Read The Gilded Cage Online

Authors: Lucinda Gray

The Gilded Cage (10 page)

The air in my room is close and sweltering, and I long for the cool of the unheated hallway. Stealing over to my door, I turn the knob.

It sticks. I rattle it, with increasing confusion but no effect. Stella wakes at the noise and joins me, whining and sticking her nose to the bottom seam of the door. When I crouch, peering through the keyhole, it's blocked.

Somebody has locked it from the outside.

I stand, prickling with gooseflesh, and retreat deeper into my room. The door seems suddenly malign, hovering and impassable in the dimness. I know I could call out, beat my palms on the door, but I'm struck with the sudden, vertiginous feeling of distrusting anyone who might hear me.

I go to the window and move the heavy curtain aside, looking out at the oddly bright night.
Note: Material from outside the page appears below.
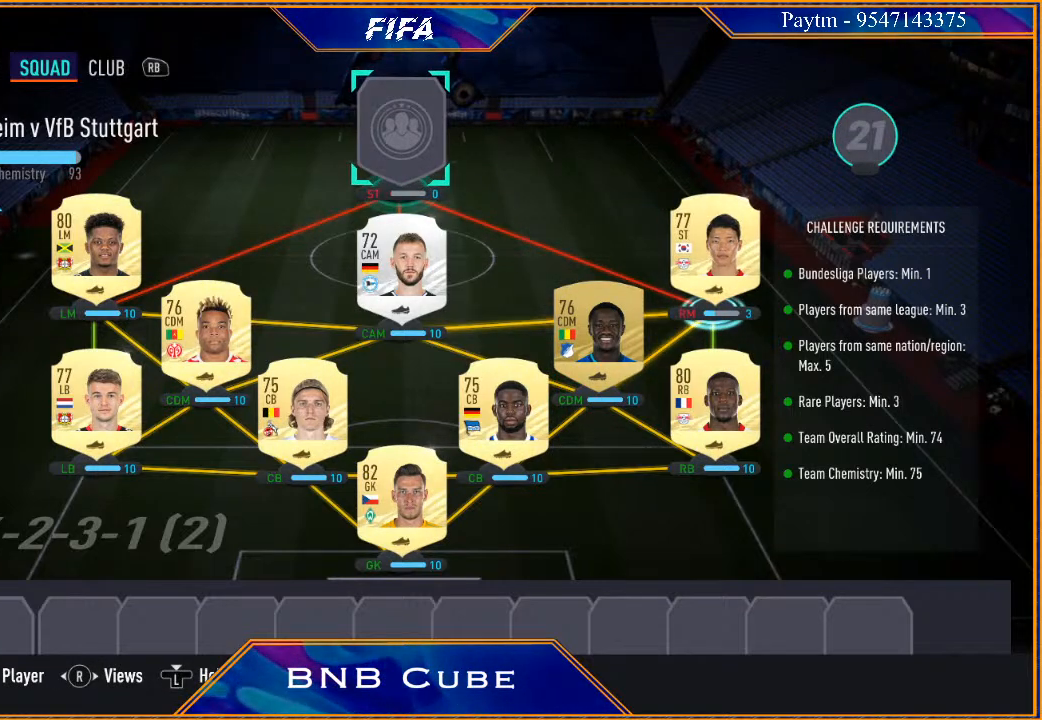
{"buttons": [], "left_stick": "center", "right_stick": "center", "events": []}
When I close my eyes, I can still see the shape of the tree line imprinted on my eyelids, so vivid is the moonlight reflecting on snow. The forbidding boundary of the woods pulses in my sight, and I stare until my eyes start to blur. Then I blink, and in the same instant I think I see a figure moving, black on black, through the trees. But my head aches from the glare, and I can't be sure. The window frames me, exposing my form to the mysterious scrutiny of that snow-furred strip of trees. Quickly, I climb back into bed, whistling for Stella to join me.

My mind races as I clutch her furry body. Who locked me in? Surely not Elsie, unless she was instructed to do so—perhaps Grace has learned of my recent late-night wanderings. It could be I'm being protected, not from the dangers without, but from myself.

*   *   *

When I wake, the sun is high, and I wince at the light pouring in.
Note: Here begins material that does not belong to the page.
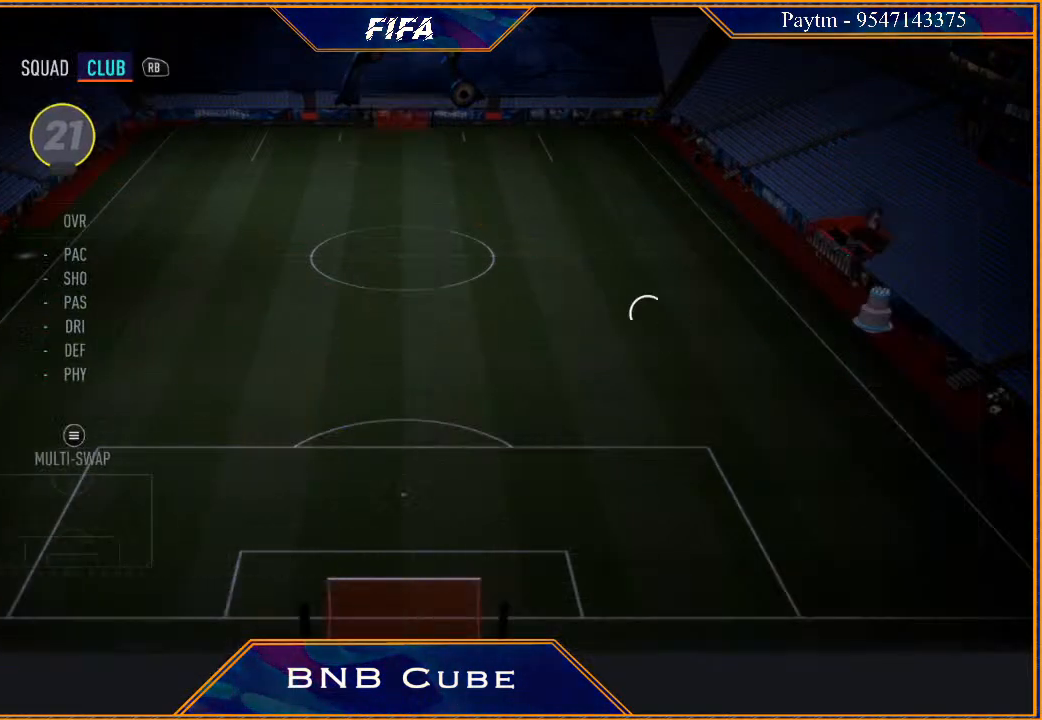
{"buttons": [], "left_stick": "center", "right_stick": "center", "events": []}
Elsie enters, her head down, carting a ewer full of hot water. My mouth is parched; I wish she'd brought something cool to drink. She still can't look me full in the face without her mouth beginning to tremble, and I find it exhausting—it's work enough managing my own grief.

Listlessly I sit up in bed, feeling as though my limbs have been filled with sand. “Elsie,” I say through dry lips, “why was my door locked from the outside last night?”
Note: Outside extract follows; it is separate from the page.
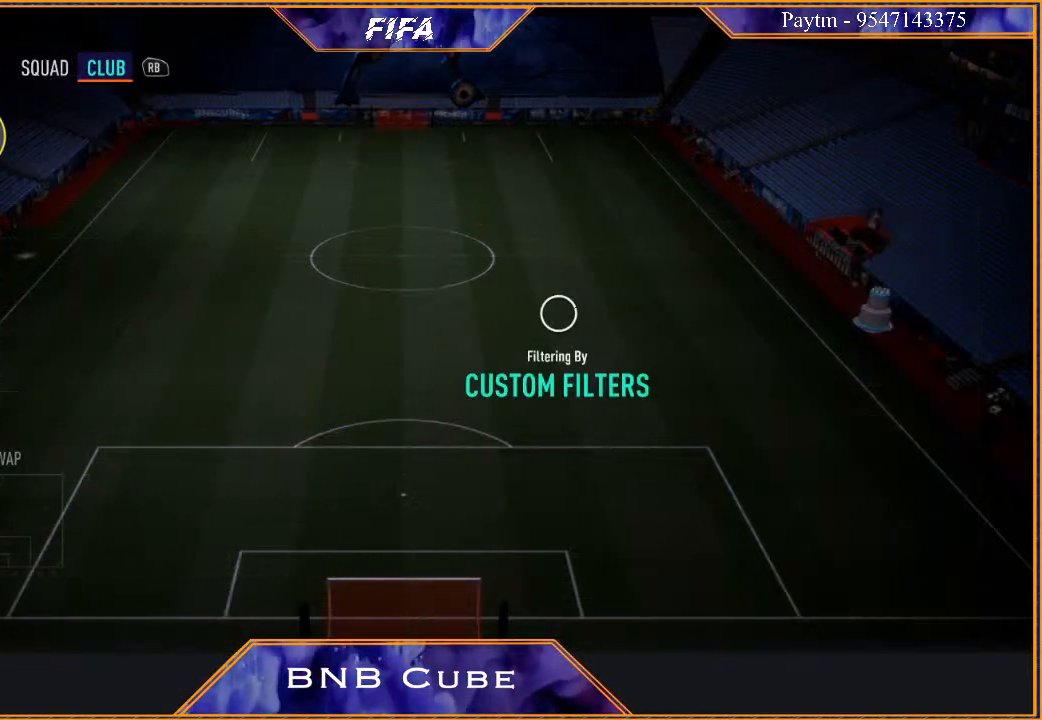
{"buttons": [], "left_stick": "center", "right_stick": "center", "events": []}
She keeps her attention on my toilette, her face bland. “It never was, Lady Katherine. Did you try to open it?”

“I did. Perhaps Mrs. Whiting locked it?”

“She couldn't have, Lady Katherine. I'm the one who tends to you; nobody else would have reason to be at your door.” She clasps her hands together, nervous. “Could the lock have caught a bit? Perhaps I am to blame.…”

“Don't trouble yourself,” I say quickly. “It's possible I was mistaken.” Was I still lost in a dream when I rattled the knob? I'm not inclined to pursue the question in the light of day.

Elsie still hovers before me, and I'm wearying of her solicitousness. “Please, I can do that myself.” I push her hand and its warm washcloth aside, as kindly as I can, not wanting to be touched. “Have Grace and Henry gone down yet?”

“Henry's gone out to walk the paths with John. They want to be sure they're clear for the shoot on Saturday.”

A hot confusion takes hold of me. “The shoot?”

“Yes, it's the annual winter shoot. The men come from miles away.…” She fades to silence, seeing my face.

“But surely they aren't going ahead with it—my brother is barely in the ground.”

“I don't know. Perhaps your cousins thought…”

“Never mind,” I say in a quieter tone. “I understand you have little to do with these things. Where is my lady cousin, then?”

“She's talking with Mrs. Whiting, arranging for the guests' rooms after the sport is over.”

I fall back limply. Is it not a disgrace for Walthingham Hall, a house in mourning, to accept guests? I feel myself unequal to speaking with anyone but Elsie and my own kin—and a dark anger nips at me, that my cousins have selfishly failed to cancel their plans.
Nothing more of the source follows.